** Opening EXCERPT PROVIDED block **

The Path – November 1890

RECOGNITION AFTER DEATH — Katharine Hillard

Does Theosophy provide for the recognition and re-union of friends after death? is a question frequently asked by those who find it hard to free themselves from the conceptions of a material philosophy. Unconsciously they still cling to the present, and to the illusions of this world, and while imagining that they are thinking of a spiritual life, are, in reality, formulating only a sort of etherealised physical existence. To gain anything like a true view upon the subject, we must consider what it is that persists, and how it persists, and the question will answer itself.

In the first place, let us take for granted the sevenfold constitution of man, as divided in the Key to Theosophy into a fourfold nature. This gives us 1st, The Higher Self, i.e., "Atma, the inseparable ray of the Universal and One Self, the God above, more than within us." This we instantly recognize as necessarily apart from any idea of mortality or personality.

Then we have as 2nd, The Spiritual Divine Ego, i.e., "The Spiritual Soul or Buddhi in close connection with Manas, or the mind principle. Without Manas, Buddhi is no Ego, but only the atmic vehicle; that is, we must have the self-consciousness of the intellect before we can formulate the idea of "I" at all. Here we have, therefore, simply the union of spirit and intelligence, an abstract consciousness, again impersonal.

** Closing EXCERPT PROVIDED block **

* EXERCISE DESCRIPTION:
In the article on recognition after death, what does Buddhi become without Manas?

** Opening RECORDED DATA block **

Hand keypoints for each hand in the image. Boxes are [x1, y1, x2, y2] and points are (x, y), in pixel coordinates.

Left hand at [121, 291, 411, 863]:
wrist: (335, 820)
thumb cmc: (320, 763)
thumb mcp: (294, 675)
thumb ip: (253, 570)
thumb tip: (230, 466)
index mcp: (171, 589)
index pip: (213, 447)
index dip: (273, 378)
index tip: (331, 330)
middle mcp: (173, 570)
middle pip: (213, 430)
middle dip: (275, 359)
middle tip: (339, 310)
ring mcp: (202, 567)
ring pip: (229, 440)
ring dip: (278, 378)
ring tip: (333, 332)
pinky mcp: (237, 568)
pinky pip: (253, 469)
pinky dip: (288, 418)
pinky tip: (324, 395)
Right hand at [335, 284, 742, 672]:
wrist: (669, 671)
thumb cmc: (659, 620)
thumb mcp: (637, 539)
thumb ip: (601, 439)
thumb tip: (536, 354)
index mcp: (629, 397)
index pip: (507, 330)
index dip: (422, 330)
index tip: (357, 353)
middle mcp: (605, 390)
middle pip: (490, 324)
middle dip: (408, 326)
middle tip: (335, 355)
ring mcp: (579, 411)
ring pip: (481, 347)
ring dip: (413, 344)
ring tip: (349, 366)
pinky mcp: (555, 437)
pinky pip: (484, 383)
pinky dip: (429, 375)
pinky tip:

** Closing RECORDED DATA block **

* ANSWER BOX:
Without Manas, Buddhi is no Ego, only the atmic vehicle.